Dive Brief:
- Colleges and universities can accommodate students on the autism spectrum by limiting sensory distractions in classroom design and keeping their needs in mind with teaching.
- The Guardian reports that faculty can focus on students’ strengths, rather than deficits, avoid ambiguity in assignments and exams, and offer lecture slides and handouts in advance of particular class periods.

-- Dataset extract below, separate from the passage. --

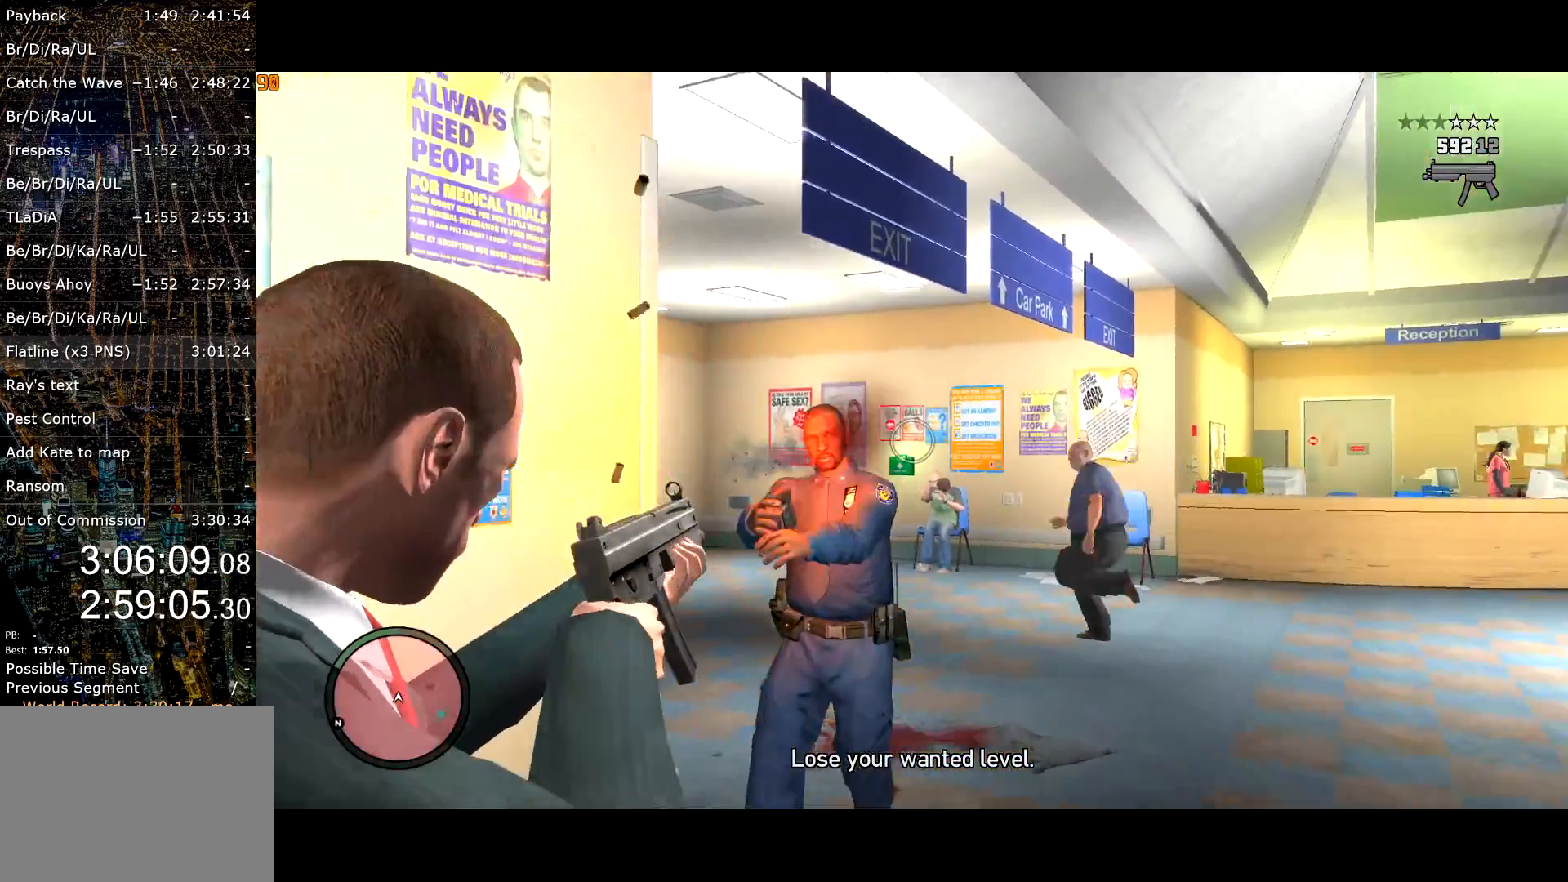
{"keys": ["shift", "w"], "mouse": ["right"], "events": [[217, "mouse_left", "up"], [367, "r", "down"], [417, "r", "up"]]}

- Other strategies include providing proactive support for students engaging in group work and being accommodating about a student’s needs to manage anxiety.
Dive Insight:
The Americans with Disabilities Act is about more than making buildings wheelchair accessible. The regulation also requires colleges and universities to make their entire online presence accessible to students with disabilities. As institutions rely more heavily on digital tools for every aspect of operations, including enrollment, registration, financial aid, and learning management, there needs to be a concentrated effort on access and inclusion. Do page designs promote easy reading? Are photos and videos captioned? Does the learning module accommodate screen readers?
Kenneth Green, founding director of the Campus Computing Project, said at Educause’s 2015 conference that digital resources and services for users with disabilities present a “lawsuit waiting to happen” at many institutions. Unlike cybersecurity, which can seem like an intractable problem for CIOs, fixing web accessibility is straightforward — and it’s required by law.